-- Document section start --
Which brings me to our President-elect. There is no question that Mr. Trump has effectively used his passion for tweeting. I applaud the use of this new technology by Mr. Trump to reach millions of people to convey his thoughts on substantive issues. But, when he is merely retweeting or instantly venting about something he has seen or heard without fact-checking or taking a breath to calm down; shouldn’t someone put the brakes on our future Commander in Chief?

Perhaps he should take a tip from past Presidents and how they found ways to “vent.”

Doris Kearns-Goodwin, Pulitzer Prize winning presidential biographer, compared some of Mr. Trump’s tweets to the famous irate letter that Truman wrote to a reviewer who harshly criticized one his daughter’s performances. She then discussed how some of our presidents had much more effective rituals for venting their instant reactions to events, stories or comments.
-- Document section end --
-- Data excerpts start --
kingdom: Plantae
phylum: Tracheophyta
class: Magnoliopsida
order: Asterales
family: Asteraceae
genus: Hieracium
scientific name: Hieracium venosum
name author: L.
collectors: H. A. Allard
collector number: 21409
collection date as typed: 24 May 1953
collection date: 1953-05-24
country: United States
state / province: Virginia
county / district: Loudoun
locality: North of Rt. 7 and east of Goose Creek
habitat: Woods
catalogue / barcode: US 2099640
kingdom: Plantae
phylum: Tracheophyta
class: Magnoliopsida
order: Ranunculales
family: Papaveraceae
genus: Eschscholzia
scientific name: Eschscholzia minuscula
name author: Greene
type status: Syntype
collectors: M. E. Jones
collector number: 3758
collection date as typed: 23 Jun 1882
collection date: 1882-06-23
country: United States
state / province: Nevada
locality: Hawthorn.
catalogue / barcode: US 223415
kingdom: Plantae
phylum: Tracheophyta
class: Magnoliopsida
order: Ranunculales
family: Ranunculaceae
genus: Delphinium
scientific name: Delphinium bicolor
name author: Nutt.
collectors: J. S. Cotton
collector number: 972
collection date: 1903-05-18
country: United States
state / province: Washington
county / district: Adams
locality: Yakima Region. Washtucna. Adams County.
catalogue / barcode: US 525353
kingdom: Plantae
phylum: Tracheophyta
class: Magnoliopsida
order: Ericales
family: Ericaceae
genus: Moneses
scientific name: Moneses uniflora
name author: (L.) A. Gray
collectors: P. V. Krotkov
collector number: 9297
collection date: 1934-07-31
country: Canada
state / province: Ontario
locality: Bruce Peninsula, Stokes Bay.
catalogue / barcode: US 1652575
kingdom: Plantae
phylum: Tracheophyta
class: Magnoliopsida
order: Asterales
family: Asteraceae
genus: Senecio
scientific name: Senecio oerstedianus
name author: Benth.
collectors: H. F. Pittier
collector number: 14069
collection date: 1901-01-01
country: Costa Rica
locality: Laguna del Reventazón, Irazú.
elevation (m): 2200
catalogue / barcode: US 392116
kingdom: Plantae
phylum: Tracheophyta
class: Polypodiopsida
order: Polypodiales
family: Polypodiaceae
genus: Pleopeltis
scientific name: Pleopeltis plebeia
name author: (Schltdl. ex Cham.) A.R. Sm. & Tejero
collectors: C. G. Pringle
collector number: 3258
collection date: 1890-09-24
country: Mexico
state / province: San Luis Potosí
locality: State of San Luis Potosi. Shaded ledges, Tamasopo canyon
-- Data excerpts end --
Set down everything in the passage on presidential tweeting above, from "Perhaps he should" down to "stories or comments.".

Perhaps he should take a tip from past Presidents and how they found ways to “vent.”

Doris Kearns-Goodwin, Pulitzer Prize winning presidential biographer, compared some of Mr. Trump’s tweets to the famous irate letter that Truman wrote to a reviewer who harshly criticized one his daughter’s performances. She then discussed how some of our presidents had much more effective rituals for venting their instant reactions to events, stories or comments.